### Instruction A
Below, retype the stretch of the rows from the line containing "collector number: 478" through the end of the rows, with both ends included.

Sylvia Chan: I pride myself on understanding and upholding technical precision and creative license. This is the allure of classical and jazz piano—I came into classical first, so I have a school of thought I’m always reframing, even as I have learned to embrace the improvisatory, the hesitance and misgiving that only a performance where everything can’t be predicted can call for. A once in a lifetime performance. No repetitions. Only visceralities. Learning to accept this is one way to approach We Remain Traditional: my protagonist prides herself on admitting her failures alongside her successes, musical and personal. It is okay to permit intersections, and the duality of two-part counterpoint and figured bass—of a loving and abusive Adam—is a love story. When I think about how many domestic violence perpetrators, victims, and survivors have “love” written into their narratives, I understand I am not alone.

 

JR: “Two Composers From Canton” involves an “imaginary Charter of the English Language of Canton” as necessitated by the Cultural Revolution and Mao Zedong’s ensuing governance. You detail the physicalities of creative types—

 

all former writers have columnar

necks and delineated upper lips,

vertebrae cracks down the pentatonic

scale.

 

and

 

What’s cleft is an introspective

singer knowing how feet feel,

 

where the money’s gone.

 

Ternary form and symphonic

poem and his tongue allowing me

to hear the phraseology

 

of the song beneath it all.

 

Several poems in the book focus on injury, whose physical state is a charter unto itself. What links do you draw between the corporeal and linguistic?

SC: I stopped performing as a jazz pianist because I lost my hand. I refused to be twenty-two and disabled: there is a beauty to reconstruction that is scary, as in, if I never said a word and pretended like I haven’t gone through hell to learn how to write again—and in a different way: I learned to write with the other hand—only I would know. I could just be the poet who has an ugly hand scar and fingertips that look unreal—because they are. 

A reconstructed hand means it’s real. I remember men and women asking me if they could touch my hand and being surprised when they felt, oh, I have nails, skin, bones. It’s funny, I used to hate how I was fetishized: both in undergrad when I lost my hand, and in grad school, when I still couldn’t hide the fact I’d lost my hand. Now I can’t imagine my life without that loss and re-envisioning of myself. 

 

JR: I agree with your deduction, “The most pleasing neurosis would be erotic civic hope.” I never thought of those words in the trio sense. Do you see them in equal distribution, as opposed to one taking precedence over the others? Interestingly, this neurosis closes out a poem with “a spook / extremophile dress” (“Mine Is Probably an Owl”). For what occasion is this garment best suited?

SC: Erotic civic hope. In grad school, I was uncomfortable in my skin because I introduced myself as a poet who’d come from California, and when asked about family, I said the truthful things that sounded good on paper: I have two parents who are married, two sisters, and have loved plenty in my lifetime, even at twenty-two, the age of my “closest” self in the book. Luckily, my cohort, Rafael E. Gonzalez and Andrea Francis, and later, my thesis committee Jane Miller and Ander Monson, read my poems and saw this was untrue. I remember Andie telling me, “Who writes about losing their hand if they haven’t? It would take someone unwilling to be happy to lie about that. And I don’t see that in you.”

### Dataset
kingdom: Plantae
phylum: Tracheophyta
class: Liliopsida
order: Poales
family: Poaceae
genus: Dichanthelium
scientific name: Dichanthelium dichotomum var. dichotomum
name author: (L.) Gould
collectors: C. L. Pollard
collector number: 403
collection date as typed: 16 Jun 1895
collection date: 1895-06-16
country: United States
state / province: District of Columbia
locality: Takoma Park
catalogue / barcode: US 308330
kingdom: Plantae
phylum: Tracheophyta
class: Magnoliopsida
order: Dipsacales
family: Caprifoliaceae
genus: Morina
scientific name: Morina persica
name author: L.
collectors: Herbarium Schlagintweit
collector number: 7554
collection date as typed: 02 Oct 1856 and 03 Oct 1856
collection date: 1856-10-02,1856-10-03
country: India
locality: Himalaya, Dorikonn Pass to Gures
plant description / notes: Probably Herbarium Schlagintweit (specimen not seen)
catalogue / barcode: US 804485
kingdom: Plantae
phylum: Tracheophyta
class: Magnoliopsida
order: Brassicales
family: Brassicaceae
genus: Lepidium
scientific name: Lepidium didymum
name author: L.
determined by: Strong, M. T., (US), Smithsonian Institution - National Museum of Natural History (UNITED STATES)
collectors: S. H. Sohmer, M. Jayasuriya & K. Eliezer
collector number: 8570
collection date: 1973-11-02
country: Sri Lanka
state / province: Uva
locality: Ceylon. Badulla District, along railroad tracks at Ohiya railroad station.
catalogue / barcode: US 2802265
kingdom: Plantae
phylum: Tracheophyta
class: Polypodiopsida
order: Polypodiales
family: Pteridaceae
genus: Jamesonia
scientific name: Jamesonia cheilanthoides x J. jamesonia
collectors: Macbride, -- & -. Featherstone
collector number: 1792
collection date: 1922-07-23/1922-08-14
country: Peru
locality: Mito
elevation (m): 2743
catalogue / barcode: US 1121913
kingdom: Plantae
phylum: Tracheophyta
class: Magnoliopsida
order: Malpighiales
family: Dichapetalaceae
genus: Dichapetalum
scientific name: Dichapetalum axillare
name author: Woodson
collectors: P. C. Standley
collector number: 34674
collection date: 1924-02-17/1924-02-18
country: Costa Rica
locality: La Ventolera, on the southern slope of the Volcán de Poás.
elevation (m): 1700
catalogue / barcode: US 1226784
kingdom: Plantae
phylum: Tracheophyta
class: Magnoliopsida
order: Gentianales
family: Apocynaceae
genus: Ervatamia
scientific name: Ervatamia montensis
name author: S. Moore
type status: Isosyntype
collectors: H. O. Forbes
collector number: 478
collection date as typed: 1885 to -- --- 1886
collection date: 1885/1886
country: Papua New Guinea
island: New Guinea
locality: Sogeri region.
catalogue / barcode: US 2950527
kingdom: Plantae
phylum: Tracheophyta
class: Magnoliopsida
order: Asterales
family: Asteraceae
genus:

### Instruction B
From the interview above, give the stretch from "SC: I stopped" through "unreal—because they are." again, with "wrist" in place of "hand" wherever it appears.

### Reply A
collector number: 478
collection date as typed: 1885 to -- --- 1886
collection date: 1885/1886
country: Papua New Guinea
island: New Guinea
locality: Sogeri region.
catalogue / barcode: US 2950527
kingdom: Plantae
phylum: Tracheophyta
class: Magnoliopsida
order: Asterales
family: Asteraceae
genus:

### Reply B
SC: I stopped performing as a jazz pianist because I lost my wrist. I refused to be twenty-two and disabled: there is a beauty to reconstruction that is scary, as in, if I never said a word and pretended like I haven’t gone through hell to learn how to write again—and in a different way: I learned to write with the other wrist—only I would know. I could just be the poet who has an ugly wrist scar and fingertips that look unreal—because they are.